Бабушка Тома была из тех, кто палку воткнёт в землю, она и зацветёт. У бабушки между домом и летней кухней был шикарный розарий. Очень помню, как мы ходили гулять по городу, и бабушка неожиданно доставала из дамской сумочки секатор и ловко срезала понравивишиеся ей веточки розы, а потом дома сажала эти голые палочки в землю и накрывала баночкой. О, чудо! Через некоторое время колючая палочка прорастала, покрывалась новыми листиками, а потом и цветами. Это было почище бытовой алхимии Джо из «Ежевичного вина».
Бабушка была удивительная -родилась она "на тачанке", как она любила говорить, где-то в в Средней Азии. Потом они одно время жили в Москве, где её отец был назначен на кондитерскую фабрику директором или замом. С тех пор любовь к хорошим шоколадным конфетам бабушка сохранила на всю жизнь. До сих пор помню её подарки: «Курочку Рябу» и «Метеор» Донецкой фабрики. «Курочка» была сделана любовно и с фантазией: коробочка в форме яйца, внутри – соломка, а в ней – маленькие яички в серебряной и золотой фольге, в каждом внутри – белок и желток (белая и жёлтая помадка). Ничего красивей и вкуснее я не помню.

А зимой Донецк засыпало снегом, и это было лучшее развлечение для маленькой девочки из бесснежного Севастополя. Я просила:
- Дедушка, а дедушка, покатай меня на саночкав, а?
И дедушка вёз меня по улице. Однажды он меня потерял. На каком-то крутом повороте я просто выпала из санок, а поскольку была закутана в сорок одёжек, то не смогла даже пикнуть. Хорошо, что дедушка встретил своего друга-шахтёра, и тот поинтересовался, куда тот везёт пустые санки. Дед быстро развернулся и нашёл меня в сугробе. По его версии я спала. А я сама не помню эту историю.

Зато хорошо помню, как «лечила» деда каждый вечер: делала ему уколы, мерила температуру и предписывала постельный режим. Дед был доволен! После трудного дня в забое это было просто счастье – лежать на диване под щебет внучки. А много лет спустя, когда я в подростковом возрасте часто и подолгу болела, уже дедушка сидел у моей постели по-настоящему: разговаривал со мной, рассказывал смешные истории из своего детства. Разве что не танцевал. Я-то для него ещё и танцевала с удовольствием: ставила «Кармен-сюиту», надевала мамино платье с юбкой-солнцем и изображала испанский танец. Все уверяли, что получалось у меня просто прекрасно. Я думаю, что так и было, потому что меня просили станцевать и для гостей, и просто так – при каждом удобном случае. Ах, как мне хотелось быть настоящей танцовщицей, но увы – родителям даже и в голову не приходило отдавать меня в какие-то танцы и возить на другой конец города.

____________________

◆ **Задание**:
Пожалуйста, перепишите из воспоминаний о бабушке и дедушке отрывок, начиная со слов «Бабушка была удивительная» и заканчивая словами «на саночкав, а?».

____________________

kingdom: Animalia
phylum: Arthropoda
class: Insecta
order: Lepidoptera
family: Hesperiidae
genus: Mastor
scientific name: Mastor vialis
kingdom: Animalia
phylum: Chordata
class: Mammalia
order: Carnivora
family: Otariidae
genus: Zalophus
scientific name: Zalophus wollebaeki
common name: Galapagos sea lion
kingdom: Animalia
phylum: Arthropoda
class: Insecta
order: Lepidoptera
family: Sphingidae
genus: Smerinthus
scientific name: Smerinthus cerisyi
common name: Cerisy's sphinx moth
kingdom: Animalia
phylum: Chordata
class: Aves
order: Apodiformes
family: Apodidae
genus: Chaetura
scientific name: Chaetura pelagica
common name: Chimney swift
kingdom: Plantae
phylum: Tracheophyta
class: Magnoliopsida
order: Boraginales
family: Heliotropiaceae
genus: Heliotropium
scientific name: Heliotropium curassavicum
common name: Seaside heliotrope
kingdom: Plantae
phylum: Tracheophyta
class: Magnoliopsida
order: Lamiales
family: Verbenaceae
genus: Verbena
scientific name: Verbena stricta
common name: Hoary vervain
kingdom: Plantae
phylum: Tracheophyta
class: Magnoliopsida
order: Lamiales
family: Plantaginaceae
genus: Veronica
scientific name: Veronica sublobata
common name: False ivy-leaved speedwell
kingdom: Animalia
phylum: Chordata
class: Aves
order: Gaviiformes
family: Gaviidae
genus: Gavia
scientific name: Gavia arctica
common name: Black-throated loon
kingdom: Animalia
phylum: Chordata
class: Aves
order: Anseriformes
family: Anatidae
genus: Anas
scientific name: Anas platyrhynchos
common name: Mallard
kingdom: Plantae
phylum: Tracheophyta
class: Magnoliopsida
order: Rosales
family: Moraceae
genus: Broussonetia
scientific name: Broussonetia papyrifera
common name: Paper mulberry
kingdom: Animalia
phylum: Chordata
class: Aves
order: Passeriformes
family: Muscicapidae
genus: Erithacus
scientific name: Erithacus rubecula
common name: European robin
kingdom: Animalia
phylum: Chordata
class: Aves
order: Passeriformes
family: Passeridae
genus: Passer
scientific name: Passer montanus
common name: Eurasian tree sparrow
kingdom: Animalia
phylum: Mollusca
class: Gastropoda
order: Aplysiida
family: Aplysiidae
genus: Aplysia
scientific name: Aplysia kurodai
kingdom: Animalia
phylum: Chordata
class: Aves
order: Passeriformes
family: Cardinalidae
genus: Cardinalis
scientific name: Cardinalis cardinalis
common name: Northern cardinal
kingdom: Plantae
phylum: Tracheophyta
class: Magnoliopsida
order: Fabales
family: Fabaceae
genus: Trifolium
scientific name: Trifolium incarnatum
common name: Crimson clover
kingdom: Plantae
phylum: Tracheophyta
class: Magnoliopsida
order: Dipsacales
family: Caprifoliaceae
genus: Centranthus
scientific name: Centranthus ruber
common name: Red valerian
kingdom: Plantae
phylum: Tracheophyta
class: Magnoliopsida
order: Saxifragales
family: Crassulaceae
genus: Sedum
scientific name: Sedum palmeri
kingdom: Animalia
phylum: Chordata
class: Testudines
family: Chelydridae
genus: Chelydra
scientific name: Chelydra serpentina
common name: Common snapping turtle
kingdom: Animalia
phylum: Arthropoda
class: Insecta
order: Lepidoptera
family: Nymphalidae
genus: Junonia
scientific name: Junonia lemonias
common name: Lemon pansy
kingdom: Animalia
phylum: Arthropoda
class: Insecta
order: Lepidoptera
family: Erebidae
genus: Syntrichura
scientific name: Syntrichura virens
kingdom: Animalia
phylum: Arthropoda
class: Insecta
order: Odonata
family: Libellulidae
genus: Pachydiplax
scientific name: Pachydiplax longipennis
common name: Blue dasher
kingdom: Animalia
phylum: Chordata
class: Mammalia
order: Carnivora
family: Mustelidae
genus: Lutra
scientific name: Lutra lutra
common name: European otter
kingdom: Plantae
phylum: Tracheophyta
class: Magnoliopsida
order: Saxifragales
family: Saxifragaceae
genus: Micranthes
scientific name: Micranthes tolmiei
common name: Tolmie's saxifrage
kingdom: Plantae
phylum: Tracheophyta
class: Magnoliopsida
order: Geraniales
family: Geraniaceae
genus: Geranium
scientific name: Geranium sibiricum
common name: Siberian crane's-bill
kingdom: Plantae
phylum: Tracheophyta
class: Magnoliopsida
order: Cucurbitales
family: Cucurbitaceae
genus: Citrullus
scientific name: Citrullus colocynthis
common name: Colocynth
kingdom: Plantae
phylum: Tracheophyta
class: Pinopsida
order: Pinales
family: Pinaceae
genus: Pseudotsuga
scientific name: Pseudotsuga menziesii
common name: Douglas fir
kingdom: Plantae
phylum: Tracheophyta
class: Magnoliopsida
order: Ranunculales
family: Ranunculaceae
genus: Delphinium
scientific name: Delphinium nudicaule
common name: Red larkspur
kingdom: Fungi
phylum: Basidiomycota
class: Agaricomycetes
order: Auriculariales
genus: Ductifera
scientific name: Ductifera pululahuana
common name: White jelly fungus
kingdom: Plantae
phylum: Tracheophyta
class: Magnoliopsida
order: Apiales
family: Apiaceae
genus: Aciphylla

____________________

◆ **Ответ ниже**:
Бабушка была удивительная -родилась она "на тачанке", как она любила говорить, где-то в в Средней Азии. Потом они одно время жили в Москве, где её отец был назначен на кондитерскую фабрику директором или замом. С тех пор любовь к хорошим шоколадным конфетам бабушка сохранила на всю жизнь. До сих пор помню её подарки: «Курочку Рябу» и «Метеор» Донецкой фабрики. «Курочка» была сделана любовно и с фантазией: коробочка в форме яйца, внутри – соломка, а в ней – маленькие яички в серебряной и золотой фольге, в каждом внутри – белок и желток (белая и жёлтая помадка). Ничего красивей и вкуснее я не помню.

А зимой Донецк засыпало снегом, и это было лучшее развлечение для маленькой девочки из бесснежного Севастополя. Я просила:
- Дедушка, а дедушка, покатай меня на саночкав, а?